Severe pressure on A&E departments has meant that hospitals have had to take drastic measures, including turning ambulances away, treating patients in corridors or waiting rooms, and cancelling operations.
The figures, which cover the period from November 2013 to January 2014 show that over the period managers declared 330 “operational problems” and escalated the issue to NHS senior management in London.

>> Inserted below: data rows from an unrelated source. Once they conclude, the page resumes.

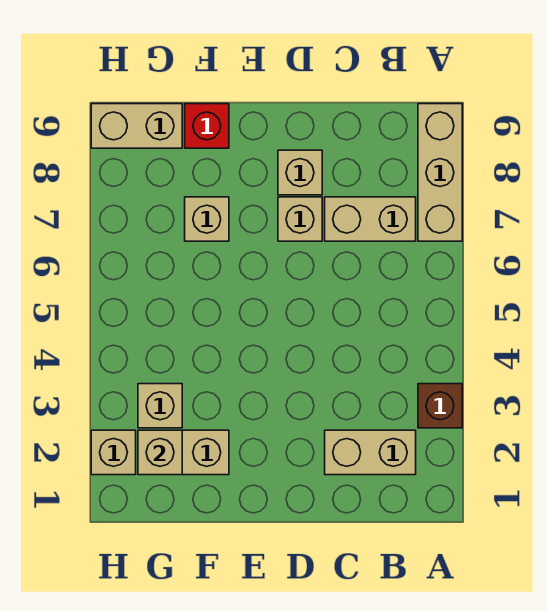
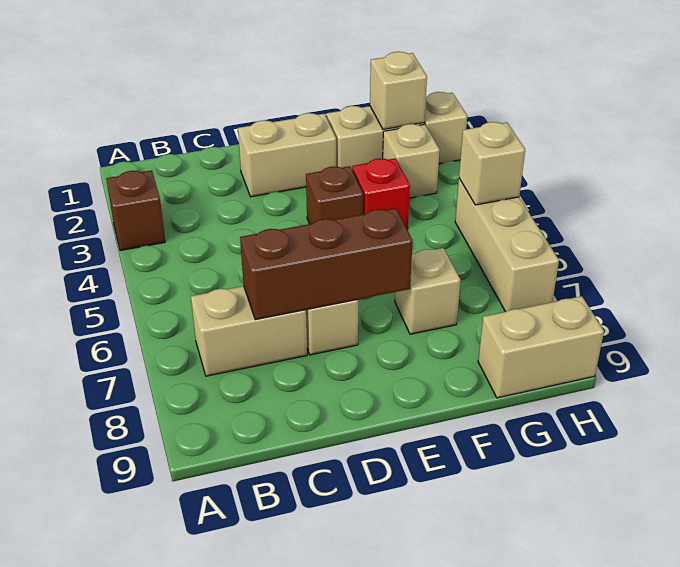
tan 1x3 brick [418,104,462,241] -> tan 1x3 brick moved to [455,179,559,312]
tan 1x2 brick [325,430,416,475] -> tan 1x2 brick moved to [238,113,336,197]
none -> brown 1x3 brick [240,208,413,320]
tan 1x1 brick [278,150,322,195] -> tan 1x1 brick moved to [459,122,525,205]
none -> brown 1x1 brick [306,166,363,224]
red 1x1 brick [185,104,229,148] -> red 1x1 brick moved to [352,158,410,230]

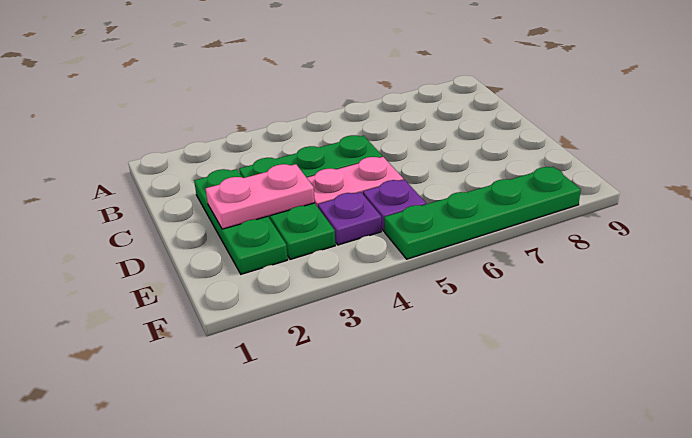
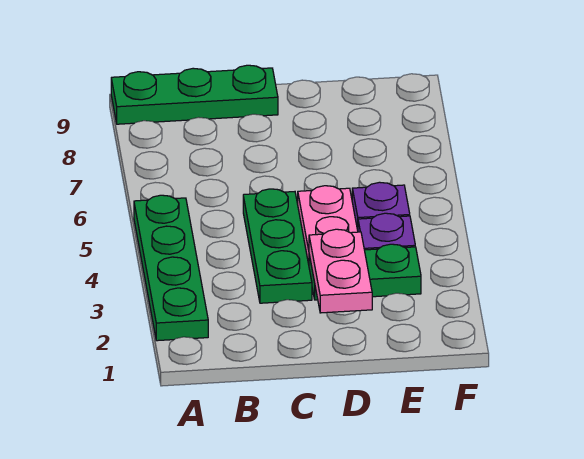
green 1x3 plate [194,169,288,274] -> green 1x3 plate moved to [111,65,278,124]
green 1x4 plate [384,167,581,259] -> green 1x4 plate moved to [134,195,208,341]

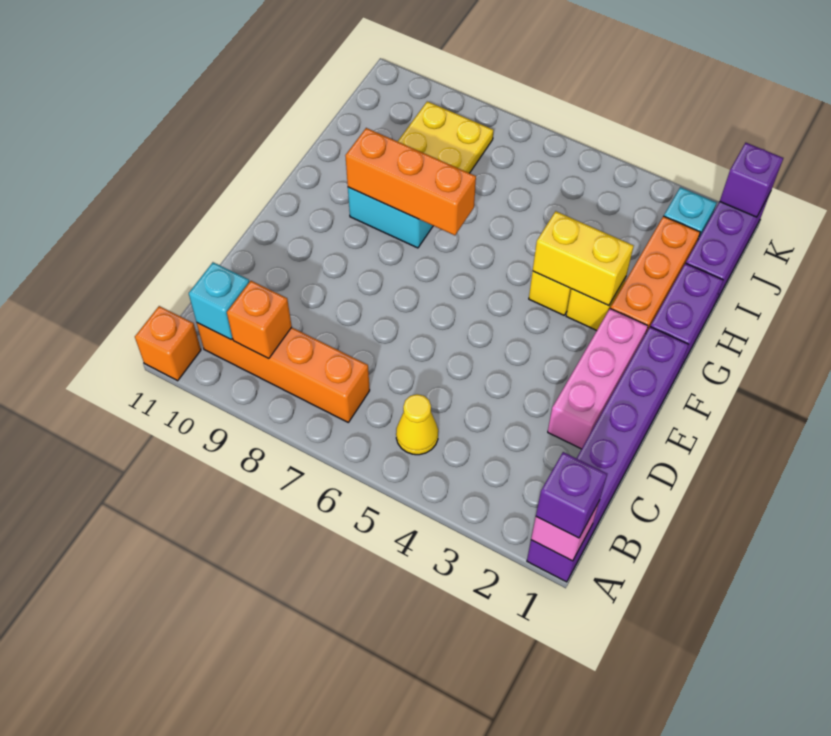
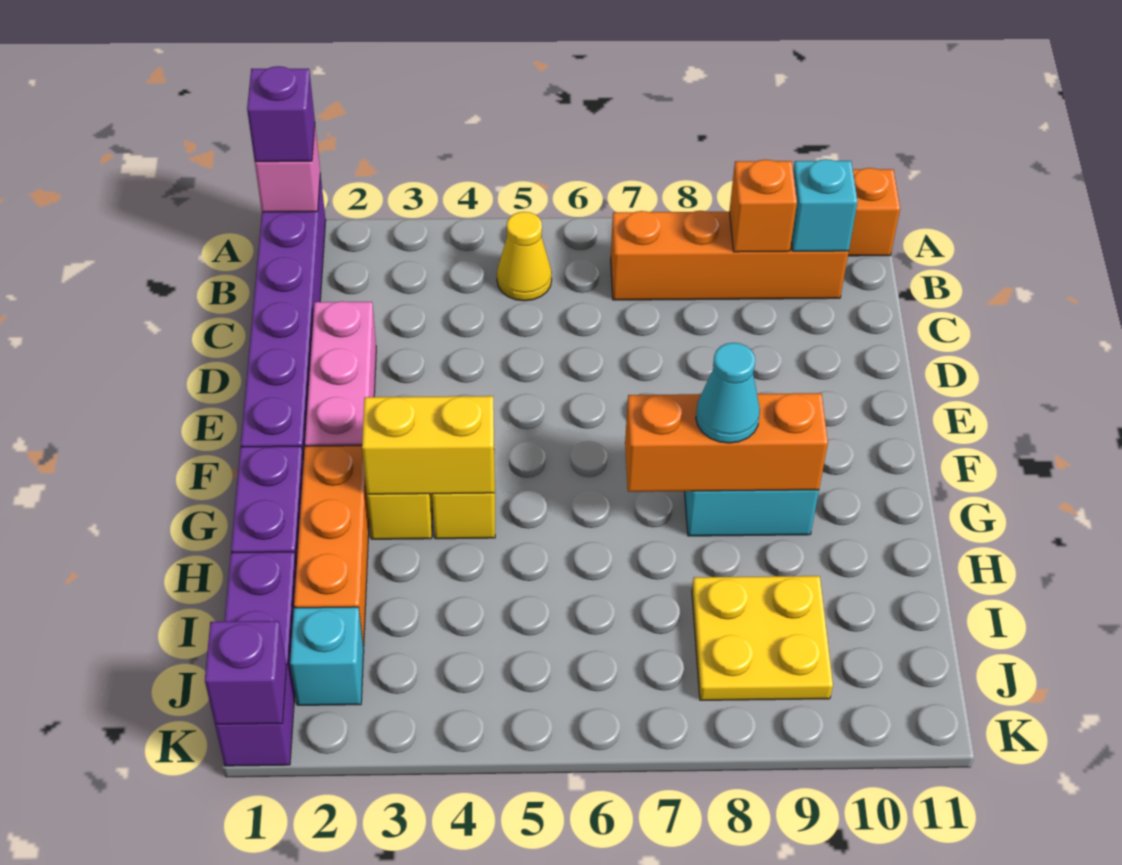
none -> cyan 1x1 cone [696,343,760,443]

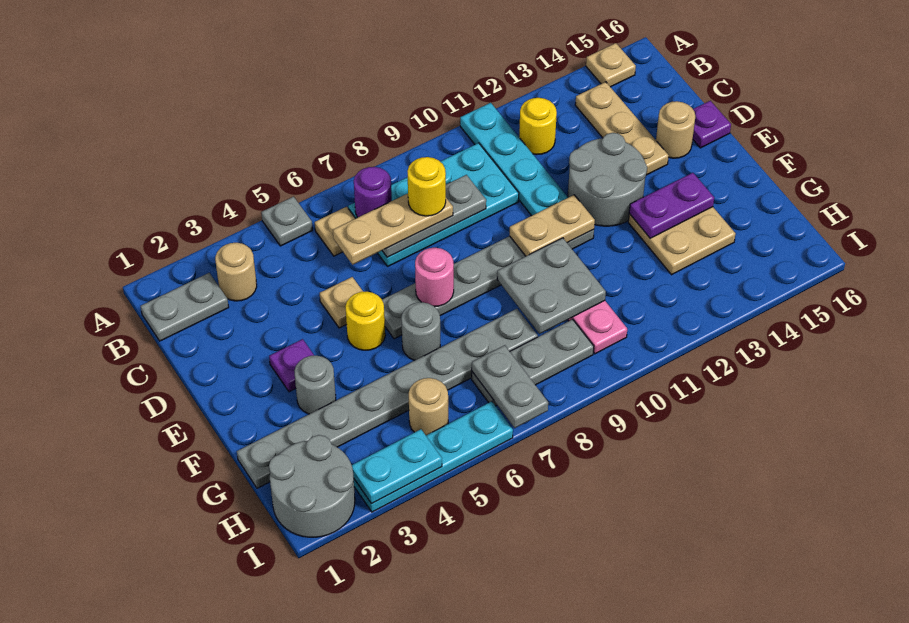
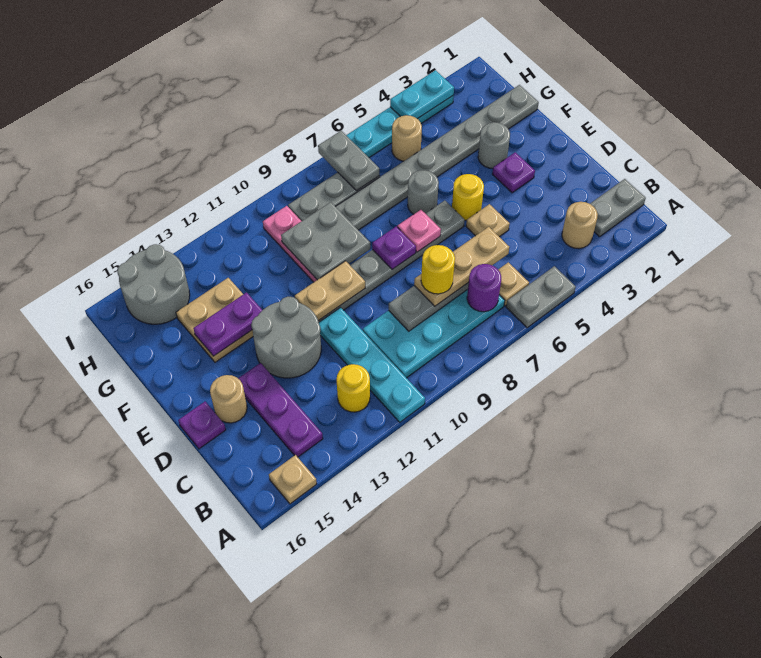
grey 1x1 plate [261,197,313,246] -> grey 1x2 plate [506,266,576,328]
tan 1x3 plate [575,82,669,175] -> purple 1x3 plate [238,363,323,457]
pink 1x1 round brick [415,248,454,307] -> pink 1x1 plate [397,210,441,252]
none -> purple 1x1 plate [372,226,416,269]
grey 2x2 round brick [269,435,355,537] -> grey 2x2 round brick moved to [117,244,190,324]

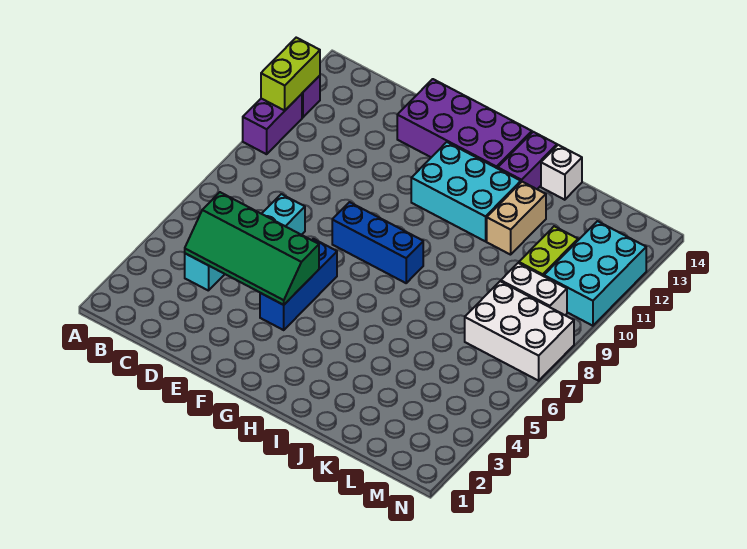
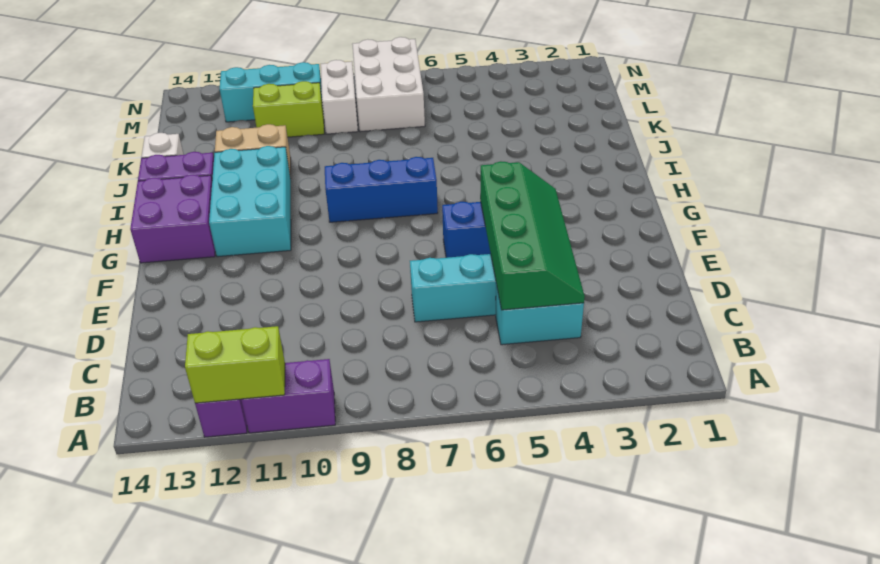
purple 2x4 brick [397,79,532,168] -> purple 2x2 brick [130,175,215,263]
blue 1x3 brick [332,202,423,283] -> blue 1x3 brick turned to [325,157,438,222]
cyan 2x3 brick [544,221,646,326] -> cyan 1x3 brick [220,62,322,122]

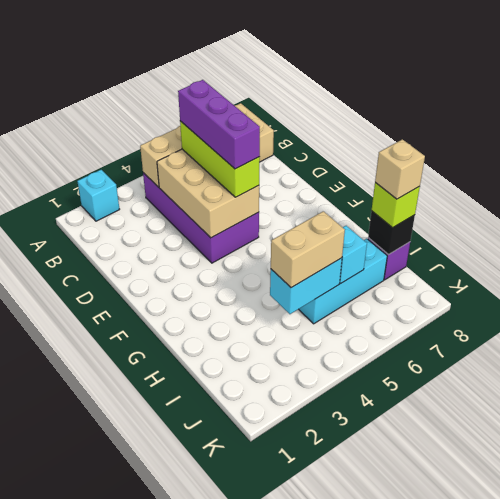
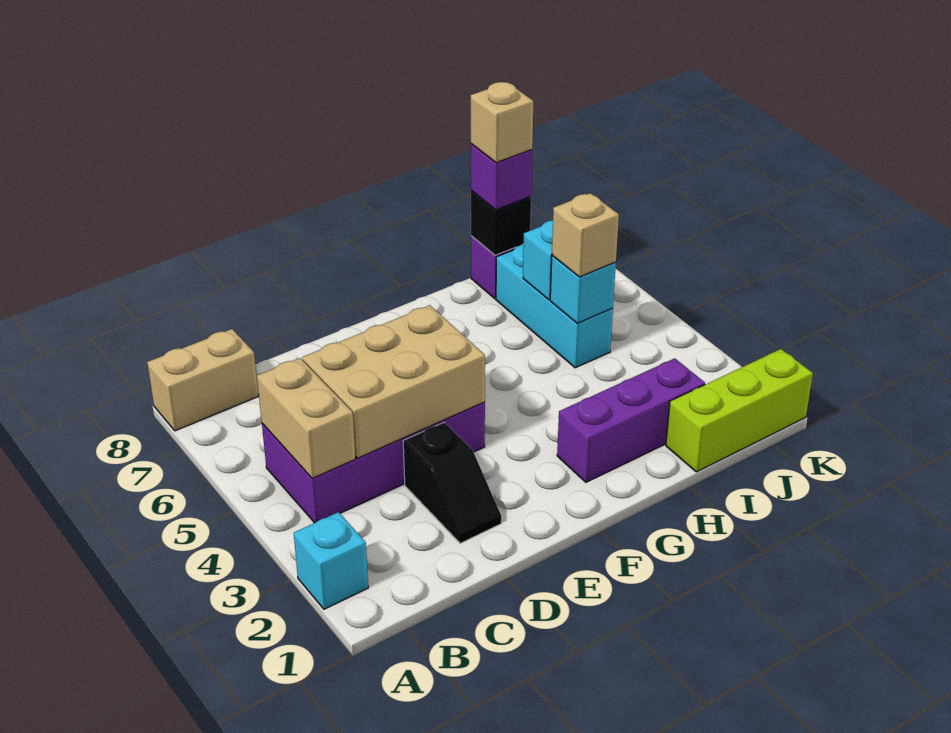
lime 1x3 brick [180,121,260,197] -> lime 1x3 brick moved to [666,349,813,472]
purple 1x3 brick [178,80,260,169] -> purple 1x3 brick moved to [557,358,705,482]
none -> black 1x2 slope [403,423,501,543]
cyan 1x2 brick [270,258,342,314] -> cyan 1x1 brick [550,256,616,323]
tan 1x2 brick [271,211,345,288] -> tan 1x1 brick [552,193,619,277]
lime 1x1 brick [371,183,420,228] -> purple 1x1 brick [471,144,532,210]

In the period from November 2014 to January 2015, the number of incidents had rocketed to 734. Hospital managers have to record and report “operational problems” on a weekly basis, but there is no set definition of what constitutes an operational problem, and information about specific cases is rarely available.
Last winter, some of the situations which resulted in “operational problems” included extreme overcapacity, which forced some hospital managers to purchase extra beds, relocate a minor injury unit to a Hereford supermarket and the cancellation of operations repeatedly at several hospitals.
This winter, some hospitals have been forced to take equally drastic steps such as closing the doors to ambulances. Some of the hospitals which have struggled most this winter are the University Hospitals of North Midlands NHS Trust which has reported operational problems 51 times. Both Lancashire Hospitals NHS Foundation Trust and Worcestershire Acute Hospitals Trust have reported operational problems 36 times since November.
The NHS is currently operating at its limits, and if this continues, it seems likely these “operational problems” will become more and more common.